As SF turkeys go, though, this one is definitely M&S hand-reared free range turkey, and you're welcome to borrow the DVD.

I watched it as a double bill with the aforementioned Sunshine, just for comparison. The truth is, though, there just is no comparison. Danny Boyle directs with a sense of wonder at the sheer scale of everything, the acting is fine, and the plot is pretty tight and concentrates quite rightly on the whole 'getting the bomb to the sun' thing. I hadn't enjoyed Sunshine very much when I first watched it, and this was the first time I had seen it in several years, but the plot actually made much more sense the second time around, aside from the central conceit, which doesn't make sense in physics terms (even a fission bomb 'the size of Manhattan' would be a mere drop in the ocean on something the scale of the sun).

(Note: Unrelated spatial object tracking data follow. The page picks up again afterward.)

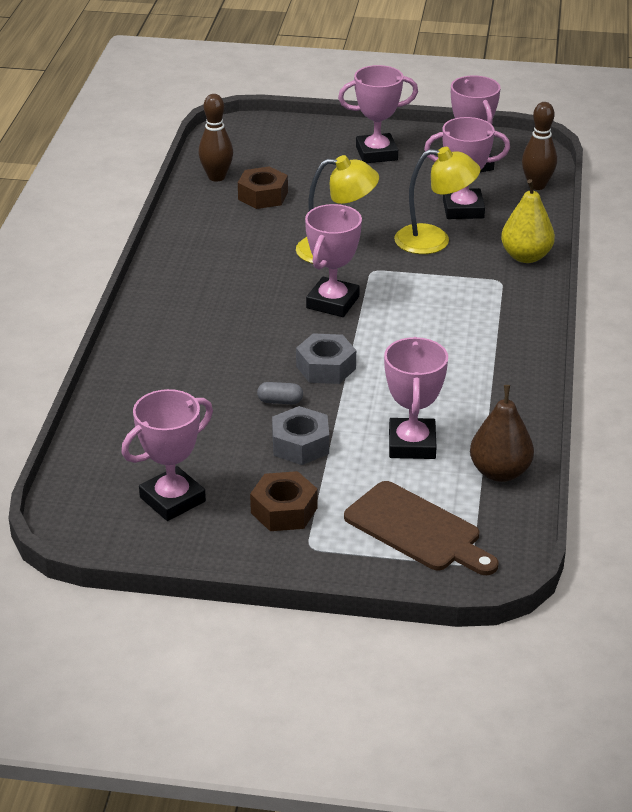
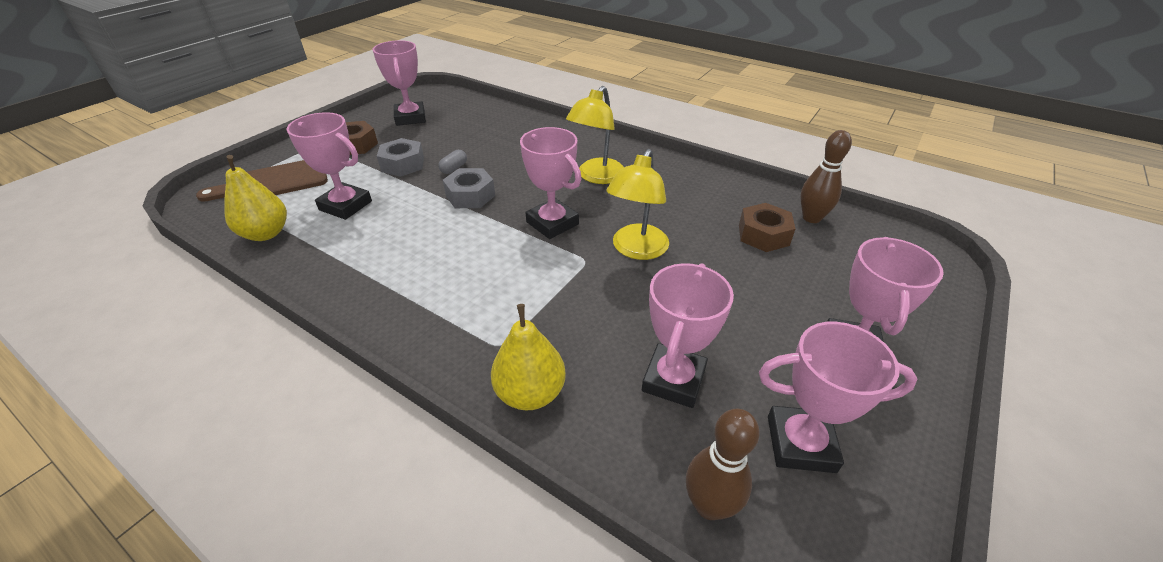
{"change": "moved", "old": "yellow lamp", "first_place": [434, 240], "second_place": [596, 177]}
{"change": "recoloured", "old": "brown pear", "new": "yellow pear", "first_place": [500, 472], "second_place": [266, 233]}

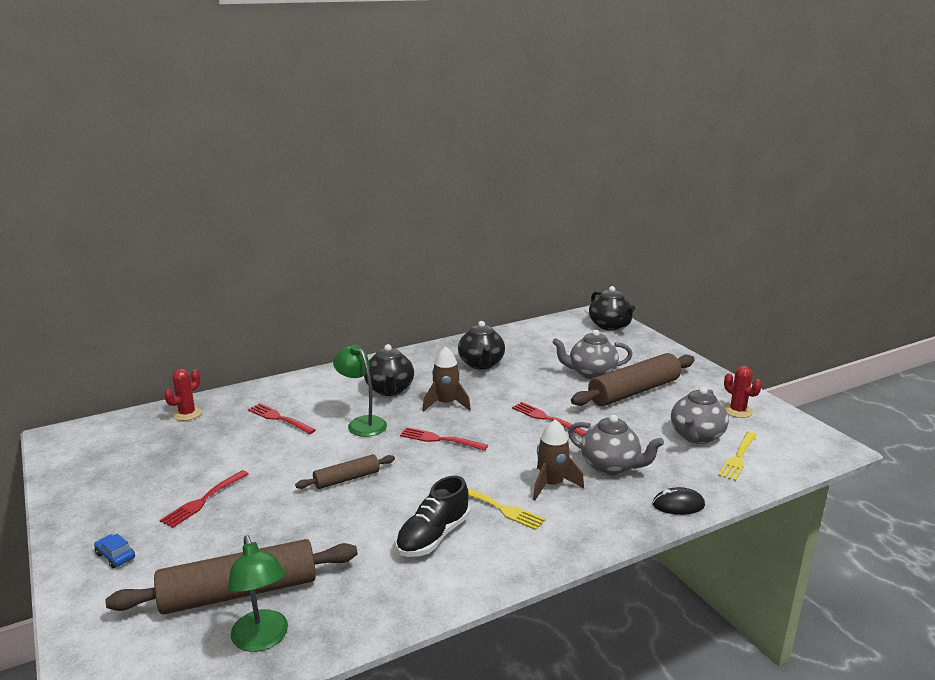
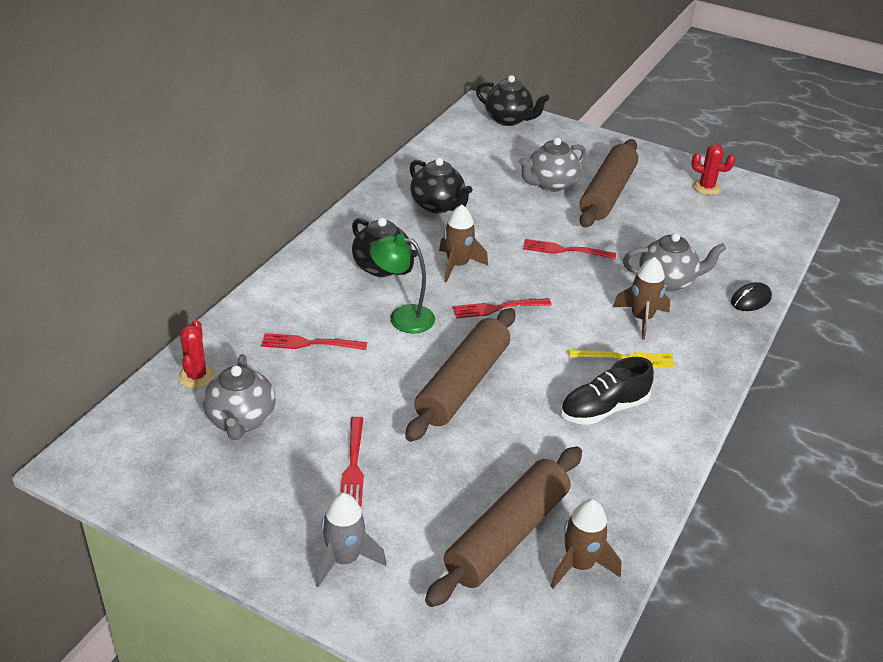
{"change": "replaced", "old": "blue car", "new": "grey rocket", "first_place": [115, 556], "second_place": [344, 559]}
{"change": "replaced", "old": "green lamp", "new": "brown rocket", "first_place": [262, 640], "second_place": [579, 565]}
{"change": "resized", "old": "brown rolling pin", "first_place": [347, 479], "second_place": [463, 384], "factor": 1.89}
{"change": "turned", "old": "black shoe", "first_place": [433, 536], "second_place": [603, 409], "degrees": 60}
{"change": "moved", "old": "grey teapot", "first_place": [696, 436], "second_place": [241, 420]}
{"change": "removed", "old": "yellow fork", "first_place": [738, 457]}

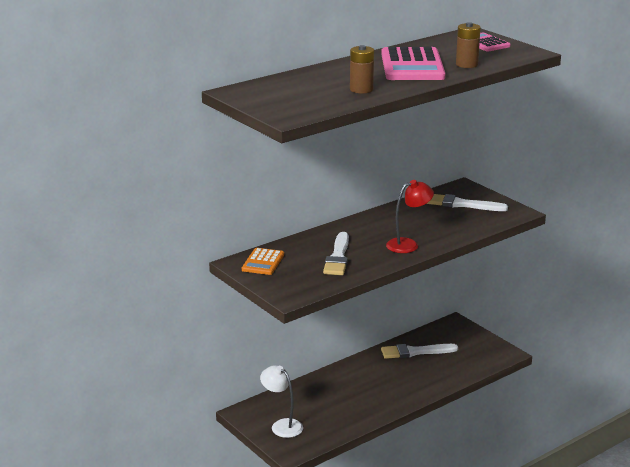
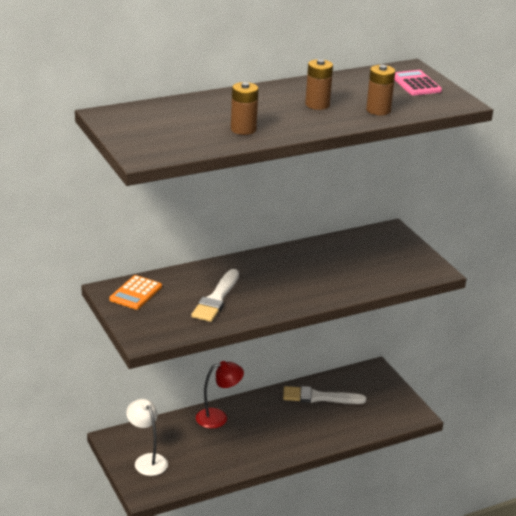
{"change": "replaced", "old": "pink calculator", "new": "brown battery", "first_place": [412, 66], "second_place": [317, 105]}
{"change": "moved", "old": "red lamp", "first_place": [408, 244], "second_place": [218, 417]}
{"change": "removed", "old": "white brush", "first_place": [462, 204]}

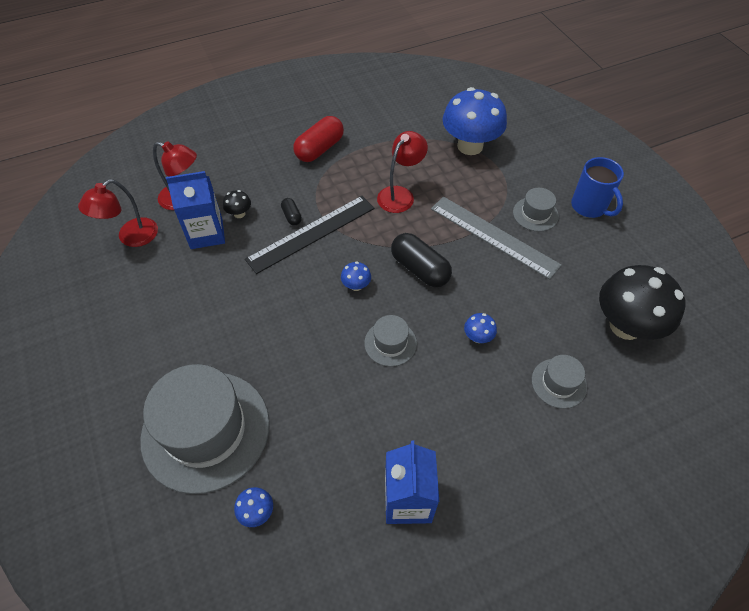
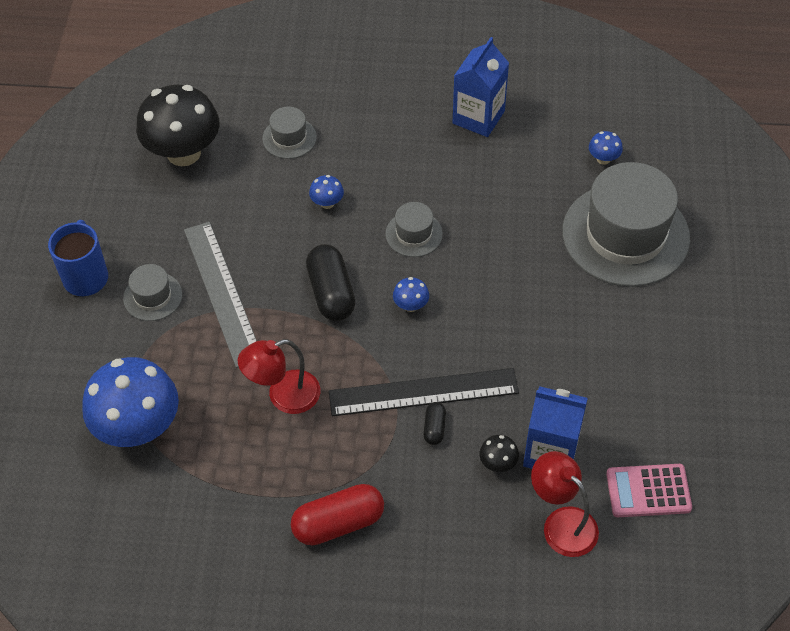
{"change": "replaced", "old": "red lamp", "new": "pink calculator", "first_place": [131, 237], "second_place": [648, 491]}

Still, that bothered me less this time and I enjoyed the atmospherics, and the way staring into the sun drove people to madness. I actually ended up wishing more could have been made of that, especially what had happened to the previous Icarus mission - something of an Event Horizon-type thing as they put the pieces together (but with less religious mumbo jumbo). But the main distraction for me was Cillian Murphy, whose character looked too much like Professor Brian Cox, and I kept on expecting him to break into a soft Lancashire accent and big cheesy grin, and have a large, exciteable Irishman appear alongside him to crack a few jokes. But yes, I think I can see what Mark Kermode likes about Sunshine now.